Ob das Buch dazu geeignet ist, es interessierten Kindern kommentarlos in die Hand zu drücken, ist fraglich. Das wird stark auf das Alter des jungen Künstlers ankommen. Ein Grundschüler dürfte mit Begriffen wie „plastisch“, „Schraffur“, „Textur“, „Verlaufsrichtung“, „Fokus“ oder „Kontrast“ womöglich überfordert sein. Vielleicht sollte der Erwachsene, der dem Kind das Buch schenkt, sich zuvor selbst damit befassen um zu verstehen, was Heike Kelter lehrt. Dann kann er Hilfestellung geben, wenn er darum gebeten wird.

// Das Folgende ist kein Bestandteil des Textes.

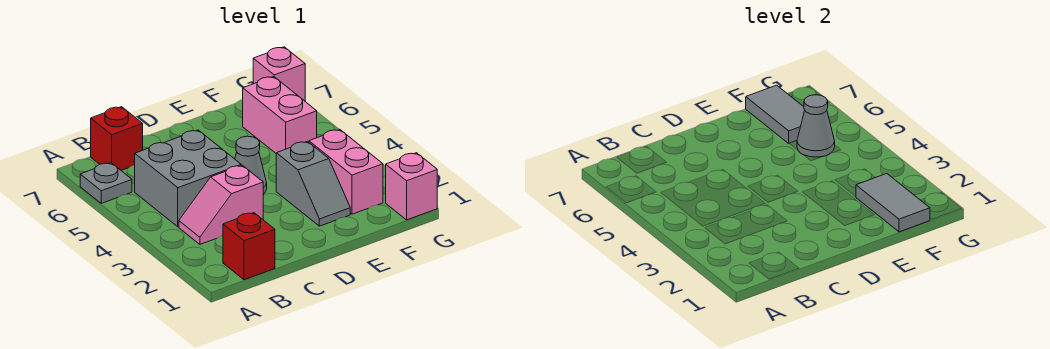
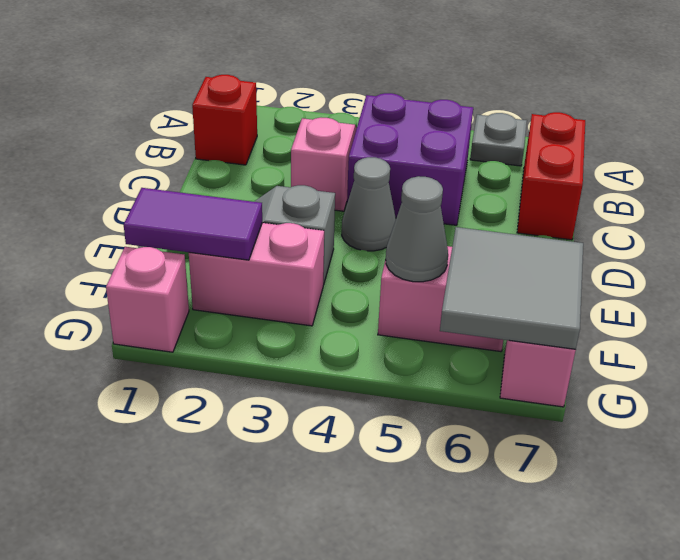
grey 2x2 brick [135,130,241,227] -> purple 2x2 brick [347,93,473,225]
red 1x1 brick [91,107,143,170] -> red 1x2 brick [517,112,585,240]
grey 1x2 tile [856,174,930,232] -> purple 1x2 tile [124,188,262,260]
grey 1x2 tile [746,85,805,144] -> grey 2x2 tile [440,227,583,349]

„Aus mir wird auch mit dem Buch keine Zeichnerin“, meinte eine Bekannte, die nach eigenem Bekunden auf diesem Gebiet weder Talent noch Interesse zeigt. Gut, das käme auf einen Versuch an. Aber es ist sicher auch nicht Sinn und Zweck dieses Buchs, Menschen mit anderen Prioritäten zu Künstlern zu dressieren. Wer aber gerne zeichnet und ein paar Profitipps haben will, um die Ergebnisse erzielen zu können, die er vor seinem geistigen Auge sieht, der ist hier richtig.

Ich habe auch einen Selbstversuch unternommen und nach Heike Kelters Anleitung den Maine-Coon-Kater Baxter porträtiert. Da ich die Aufmerksamkeitsspanne einer Stubenfliege habe und bei mir alles schnell gehen muss, habe ich mich mit der korrekten Textur und Schraffur nicht lange aufgehalten. Ein paar helle und dunkle Flecken müssen es tun. Aber man sieht: Es ist eine Katze.

Foto Maine-Coon-Kater Baxter: Gisela Fritz, www.merryborn.de
Katzenzeichnung: Edith Nebel

Die Autorin
Heike Kelter ist Malerin. Sie lebt und arbeitet in Berlin. Ihre Werke wurden bereits in zahlreichen Ausstellungen im In- und Ausland gezeigt. Heike Kelter ist Gründerin der Kinder- und Jugendkunstschule KIKUFRI, welche sie auch leitet. Außerdem unterrichtet sie Zeichnen an verschiedenen Schulen und Hochschulen.